Bu gün size iki iyi, bir kötü haberim var.!
1
Boeing Yeni İstanbul Havalimanı’nın geliştiricisi ve operatörü olan İGA Havalimanı İşletmesi A.Ş. ile yeni bir Teknik Yardım Anlaşması imzaladığını duyurdu.
Bu anlaşma ile Boeing’e bağlı kuruluş olan Jeppesen, İGA ve Devlet Hava Meydanları İşletmesi Genel Müdürlüğü’ne (DHMİ) yardım etmek amacıyla Total Airport and Airspace Modeler (TAAM) ilişkin çözümlerini paylaşacak. Bu grup, Yeni İstanbul Havalimanı hava sahası tasarımının, havalimanı optimizasyon program ve operasyonel hazırlık planının geliştirilmesini destekleyecek.
2
IGA Havalimanı İşletmesi A.Ş. (İGA), bir başka önemli dönüm noktasını daha geride bırakarak Seul Incheon Uluslararası Havalimanı İşletmesi ve Kopenhag Uluslararası Havalimanları ile Operasyon Danışmanlık Hizmeti anlaşması imzalıyor.
Önümüzdeki beş seneyi kapsayacak danışmanlık projesi; strateji ve iş planı geliştirme, insan kaynakları ve organizasyonel gelişim, deneme operasyonları aracılığıyla operasyonel hazırlık ve 2017’de planlanan açılışından sonraki ilk üç yıl yeni havalimanının operasyonu ile ilgili danışmanlık hizmetini içeriyor.
Türk Hava Yolları’nın Kuzey İtalya Meydan Müdürü olarak 1982 senesinde Milano’ya tayin oldum.

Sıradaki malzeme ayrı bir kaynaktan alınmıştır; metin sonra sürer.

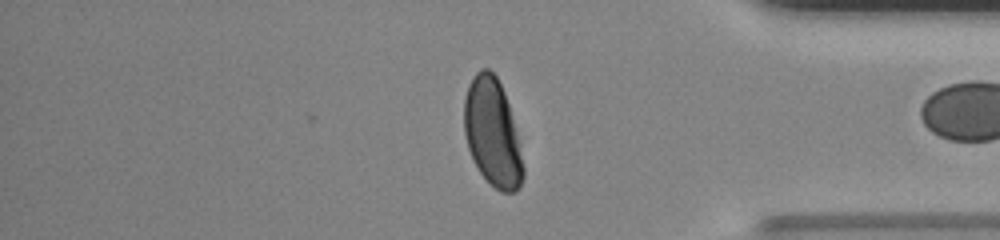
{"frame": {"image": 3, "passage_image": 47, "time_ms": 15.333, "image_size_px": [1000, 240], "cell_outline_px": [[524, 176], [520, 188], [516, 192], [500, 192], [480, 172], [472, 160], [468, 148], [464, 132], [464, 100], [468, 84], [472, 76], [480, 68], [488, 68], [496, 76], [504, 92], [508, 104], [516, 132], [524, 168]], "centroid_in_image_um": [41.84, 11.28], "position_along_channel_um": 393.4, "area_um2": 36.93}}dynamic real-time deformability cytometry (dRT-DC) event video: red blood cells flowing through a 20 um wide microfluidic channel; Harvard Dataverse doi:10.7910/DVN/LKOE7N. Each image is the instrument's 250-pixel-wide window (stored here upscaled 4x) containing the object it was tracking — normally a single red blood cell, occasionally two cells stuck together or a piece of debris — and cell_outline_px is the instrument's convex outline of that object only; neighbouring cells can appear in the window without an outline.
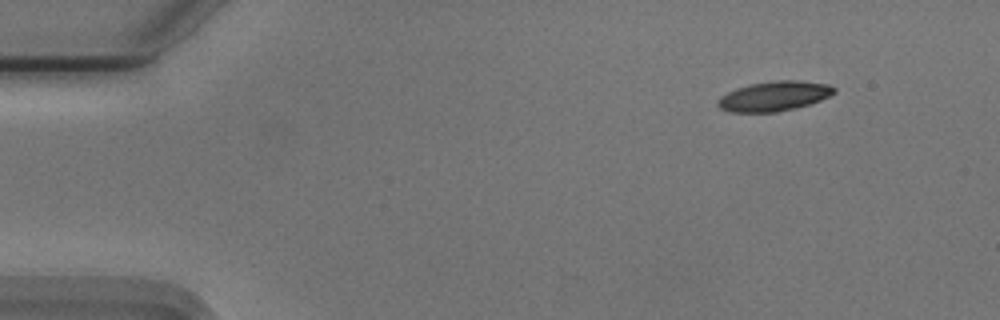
{"species": "Egyptian fruit bat (a non-hibernating species)", "species_latin": "Rousettus aegyptiacus", "temperature_condition": "cold", "stored_images_in_passage": 50, "camera_frame_rate_fps": 3000, "um_per_image_px": 0.085, "animal": {"sex": "male"}, "frame": {"image": 1, "passage_image": 1, "time_ms": 0.0, "image_size_px": [1000, 320], "cell_outline_px": [[836, 92], [820, 100], [808, 104], [776, 112], [732, 112], [720, 108], [716, 104], [716, 100], [720, 96], [736, 88], [748, 84], [772, 80], [800, 80], [828, 84], [836, 88]], "centroid_in_image_um": [65.77, 8.15], "position_along_channel_um": 19.2, "area_um2": 20.23}}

Benden önceki müdür arkadaş uyuşturucu kaçakçılığı suçlaması ile içeride idi (ki benim tanıdığım bir meslek arkadaşımdı.!) ve benim maaşım ile ancak iki oda bir salon ev kiralayabilmiş ve 3,5 yaşındaki kızım Gülay’ı kreşe verdiğimde, maaş bordroma göre ben İtalya’da ki asgari ücretin altında aylıkla çalışan birisi olarak “kreş masraflarından muaf ve devlet yardımı olarak da her hafta kızıma oyuncak verilmesine” katlanmak zorunda kalmıştım.
Milano’ya gelişimizin altıncı ayında oğlum Güray Ospedale Macedonio Melloni Hastanesinde doğmuş ve maaşımın iki katını nakden hastaneye ödemiştim. Devletin geri ödemesi iki seneye yakın sürmüştü.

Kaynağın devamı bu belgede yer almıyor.